Seminar Abstract
Knowing the history of U.S. grand strategy–both its process and substance–is essential to the understanding of current U.S. strategic thinking. The United States has had only two grand strategies in its entire history, each one coming in two versions over time. All but one of the four versions has been very successful, enabling the United States to become and remain a great power. But today strategic thinking is in occlusion largely because of a conjunction of past U.S. strategic success and current domestic political dysfunction. The implications for the world, as well as for the U.S., are not trivial.
About the Series
The United States has arguably been the most important state in international politics since the end of World War II, and until recently both American strategy and a domestic political consensus in support of that strategy have been remarkably stable. Both the stability of the strategy and of the domestic politics underlying it are now unraveling. That process has gone through four phases: from the end of the Cold War to the September 11, 2001 attacks; from those attacks to the global financial crisis of 2008; from the global financial crisis to the November 2016 election; and from that election to the present. None of these phases can be understood as foreign and national security phenomena alone. The politics beneath the policies, and the social and cultural realities beneath the politics, are of a single piece.

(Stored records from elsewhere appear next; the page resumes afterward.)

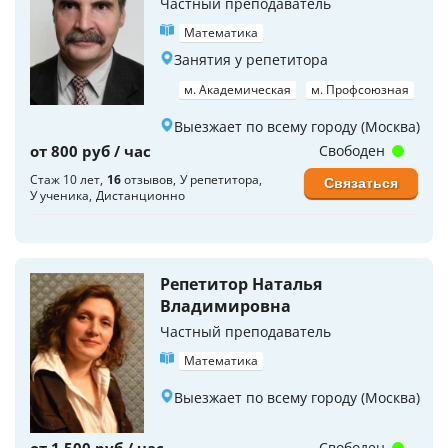
Частный преподаватель
Математика
Занятия у репетитора
м. Академическая
м. Профсоюзная
Выезжает по всему городу (Москва)
от 800 руб / час
Свободен
Стаж 10 лет
16
отзывов
У репетитора
Связаться
У ученика
Дистанционно
Репетитор Наталья
Владимировна
Частный преподаватель
Математика
Выезжает по всему городу (Москва)
от 1 500 руб / час
Свободен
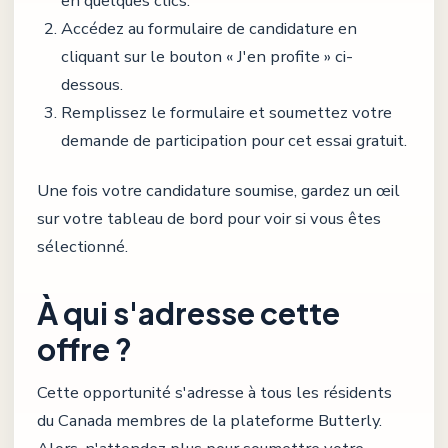
en quelques clics.
Accédez au formulaire de candidature en
cliquant sur le bouton « J'en profite » ci-
dessous.
Remplissez le formulaire et soumettez votre
demande de participation pour cet essai gratuit.
Une fois votre candidature soumise, gardez un œil
sur votre tableau de bord pour voir si vous êtes
sélectionné.
À qui s'adresse cette
offre ?
Cette opportunité s'adresse à tous les résidents
du Canada membres de la plateforme Butterly.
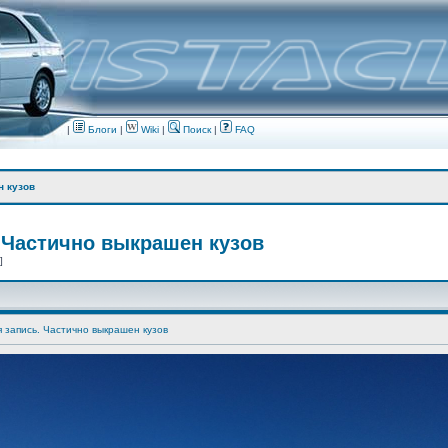
|
Блоги
|
Wiki
|
Поиск
|
FAQ
н кузов
 Частично выкрашен кузов
 ]
я запись. Частично выкрашен кузов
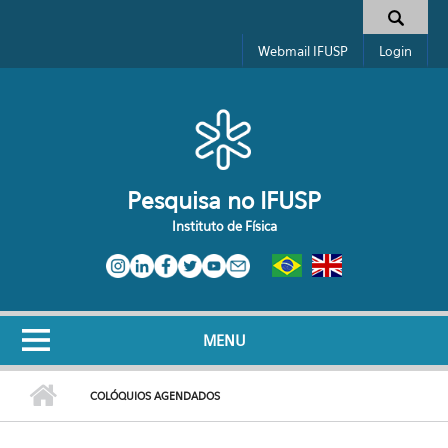
Pular para o conteúdo principal
Toggle high contrast
Formulário de busca
Webmail IFUSP
Login
Pesquisa no IFUSP
Instituto de Física
MENU
COLÓQUIOS AGENDADOS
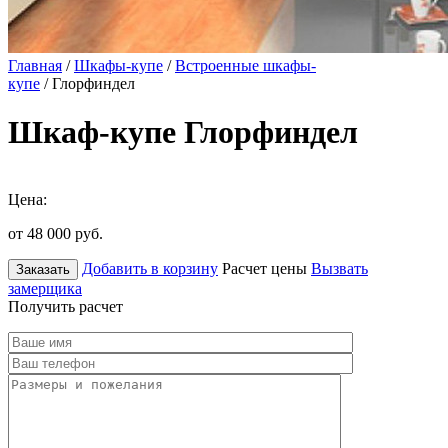
Главная
/
Шкафы-купе
/
Встроенные шкафы-
купе
/ Глорфиндел
Шкаф-купе Глорфиндел
Цена:
от 48 000
руб.
Добавить в корзину
Расчет цены
Вызвать
Заказать
замерщика
Получить расчет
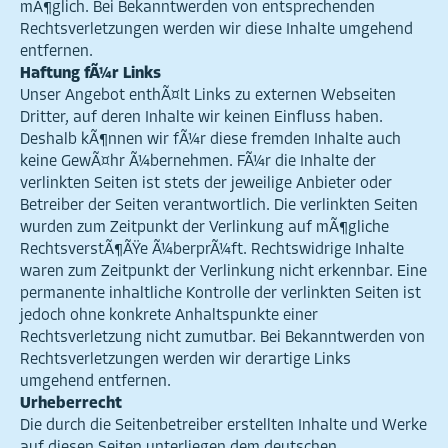
mÃ¶glich. Bei Bekanntwerden von entsprechenden
Rechtsverletzungen werden wir diese Inhalte umgehend
entfernen.
Haftung fÃ¼r Links
Unser Angebot enthÃ¤lt Links zu externen Webseiten
Dritter, auf deren Inhalte wir keinen Einfluss haben.
Deshalb kÃ¶nnen wir fÃ¼r diese fremden Inhalte auch
keine GewÃ¤hr Ã¼bernehmen. FÃ¼r die Inhalte der
verlinkten Seiten ist stets der jeweilige Anbieter oder
Betreiber der Seiten verantwortlich. Die verlinkten Seiten
wurden zum Zeitpunkt der Verlinkung auf mÃ¶gliche
RechtsverstÃ¶ÃŸe Ã¼berprÃ¼ft. Rechtswidrige Inhalte
waren zum Zeitpunkt der Verlinkung nicht erkennbar. Eine
permanente inhaltliche Kontrolle der verlinkten Seiten ist
jedoch ohne konkrete Anhaltspunkte einer
Rechtsverletzung nicht zumutbar. Bei Bekanntwerden von
Rechtsverletzungen werden wir derartige Links
umgehend entfernen.
Urheberrecht
Die durch die Seitenbetreiber erstellten Inhalte und Werke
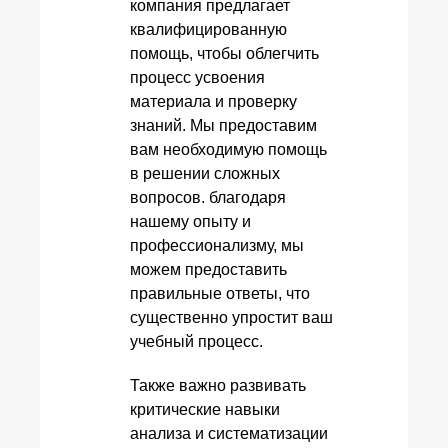
компания предлагает
квалифицированную
помощь, чтобы облегчить
процесс усвоения
материала и проверку
знаний. Мы предоставим
вам необходимую помощь
в решении сложных
вопросов. благодаря
нашему опыту и
профессионализму, мы
можем предоставить
правильные ответы, что
существенно упростит ваш
учебный процесс.
Также важно развивать
критические навыки
анализа и систематизации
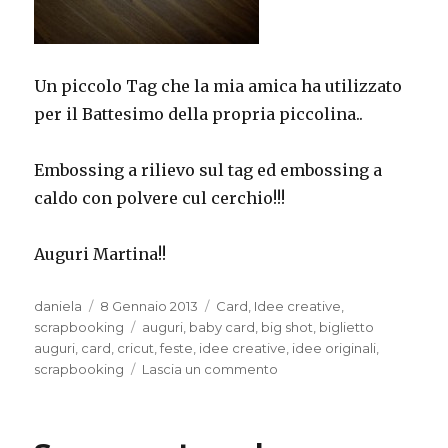
Un piccolo Tag che la mia amica ha utilizzato
per il Battesimo della propria piccolina..
Embossing a rilievo sul tag ed embossing a
caldo con polvere cul cerchio!!!
Auguri Martina!!
Autore
Pubblicato
Categorie
daniela
8 Gennaio 2013
Card
,
Idee creative
,
il
Tag
scrapbooking
auguri
,
baby card
,
big shot
,
biglietto
auguri
,
card
,
cricut
,
feste
,
idee creative
,
idee originali
,
su
scrapbooking
Lascia un commento
Tag
per
Battesimo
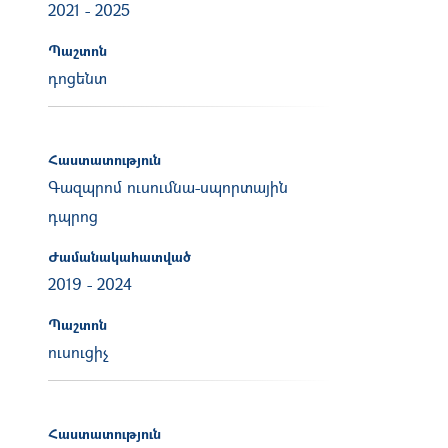
2021
-
2025
Պաշտոն
դոցենտ
Հաստատություն
Գազպրոմ ուսումնա-սպորտային
դպրոց
Ժամանակահատված
2019
-
2024
Պաշտոն
ուսուցիչ
Հաստատություն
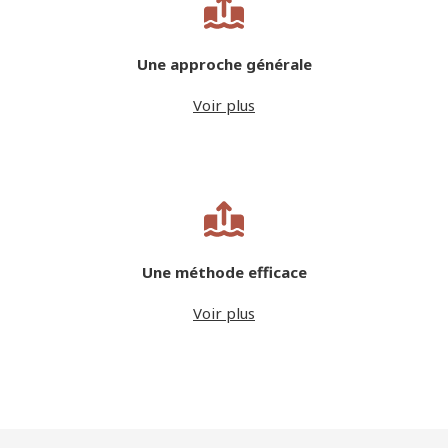
Une approche générale
Voir plus
Une méthode efficace
Voir plus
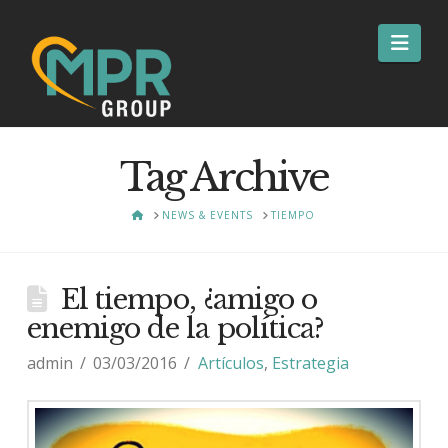
Nav
Tag Archive
HOME
NEWS & EVENTS
TIEMPO
El tiempo, ¿amigo o
enemigo de la política?
admin
03/03/2016
Artículos
,
Estrategia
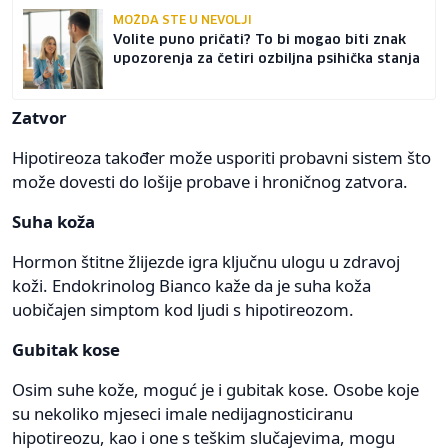
MOŽDA STE U NEVOLJI
Volite puno pričati? To bi mogao biti znak
upozorenja za četiri ozbiljna psihička stanja
Zatvor
Hipotireoza također može usporiti probavni sistem što
može dovesti do lošije probave i hroničnog zatvora.
Suha koža
Hormon štitne žlijezde igra ključnu ulogu u zdravoj
koži. Endokrinolog Bianco kaže da je suha koža
uobičajen simptom kod ljudi s hipotireozom.
Gubitak kose
Osim suhe kože, moguć je i gubitak kose. Osobe koje
su nekoliko mjeseci imale nedijagnosticiranu
hipotireozu, kao i one s teškim slučajevima, mogu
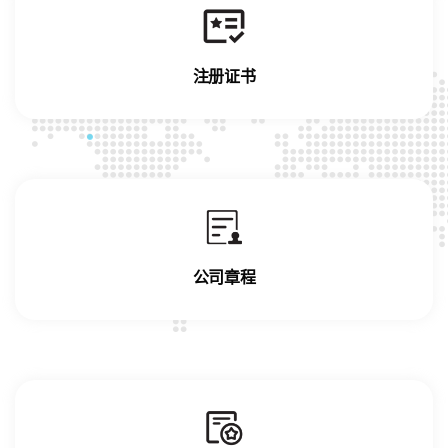
注册证书
公司章程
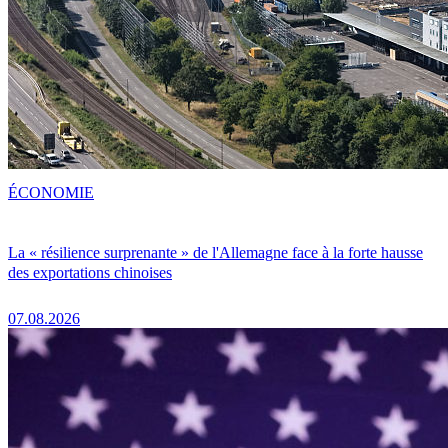
ÉCONOMIE
La « résilience surprenante » de l'Allemagne face à la forte hausse
des exportations chinoises
07.08.2026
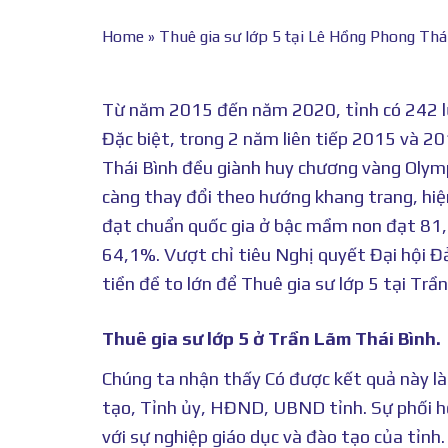
Home
»
Thuê gia sư lớp 5 tại Lê Hồng Phong Thá
Từ năm 2015 đến năm 2020, tỉnh có 242 lượt
Đặc biệt, trong 2 năm liên tiếp 2015 và 
Thái Bình đều giành huy chương vàng Olymp
càng thay đổi theo hướng khang trang, hiện
đạt chuẩn quốc gia ở bậc mầm non đạt 8
64,1%. Vượt chỉ tiêu Nghị quyết Đại hội Đả
tiền đề to lớn để Thuê gia sư lớp 5 tại Tr
Thuê gia sư lớp 5 ở Trần Lãm Thái Bình.
Chúng ta nhận thấy Có được kết quả này là
tạo, Tỉnh ủy, HĐND, UBND tỉnh. Sự phối hợ
với sự nghiệp giáo dục và đào tạo của tỉn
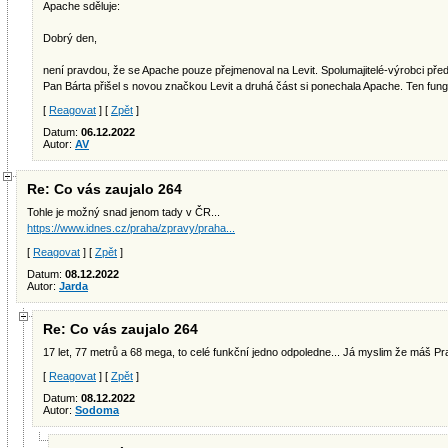
Apache sděluje:
Dobrý den,
není pravdou, že se Apache pouze přejmenoval na Levit. Spolumajitelé-výrobci před
Pan Bárta přišel s novou značkou Levit a druhá část si ponechala Apache. Ten fung
[
Reagovat
] [
Zpět
]
Datum:
06.12.2022
Autor:
AV
Re: Co vás zaujalo 264
Tohle je možný snad jenom tady v ČR...
https://www.idnes.cz/praha/zpravy/praha...
[
Reagovat
] [
Zpět
]
Datum:
08.12.2022
Autor:
Jarda
Re: Co vás zaujalo 264
17 let, 77 metrů a 68 mega, to celé funkční jedno odpoledne... Já myslim že máš Pr
[
Reagovat
] [
Zpět
]
Datum:
08.12.2022
Autor:
Sodoma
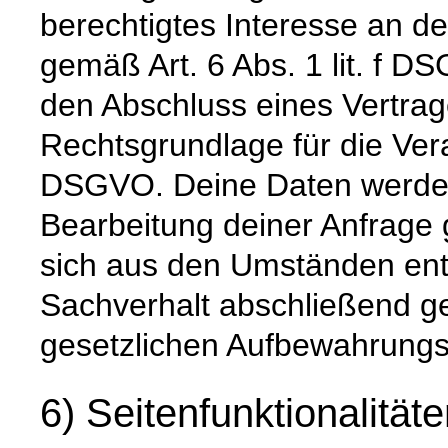
berechtigtes Interesse an d
gemäß Art. 6 Abs. 1 lit. f D
den Abschluss eines Vertrage
Rechtsgrundlage für die Verar
DSGVO. Deine Daten werde
Bearbeitung deiner Anfrage g
sich aus den Umständen ent
Sachverhalt abschließend gek
gesetzlichen Aufbewahrungs
6) Seitenfunktionalität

The U.S. role in the world is changing because of changes in America itself, and the implications for global norms, security, and prosperity can hardly be overstated.
About the Speaker
Dr Adam Garfinkle is on a year-long engagement at RSIS as Distinguished Visiting Fellow. Aside from being Founding Editor of The American Interest, he has served as Editor of The National Interest, as Principal Speechwriter to the U.S. Secretary of State while attached to the Policy Planning Staff of the State Department, was chief writer of the Hart-Rudman Commission reports, and has taught at several institutions of higher education including SAIS/Johns Hopkins. His PhD in International Relations is from the University of Pennsylvania.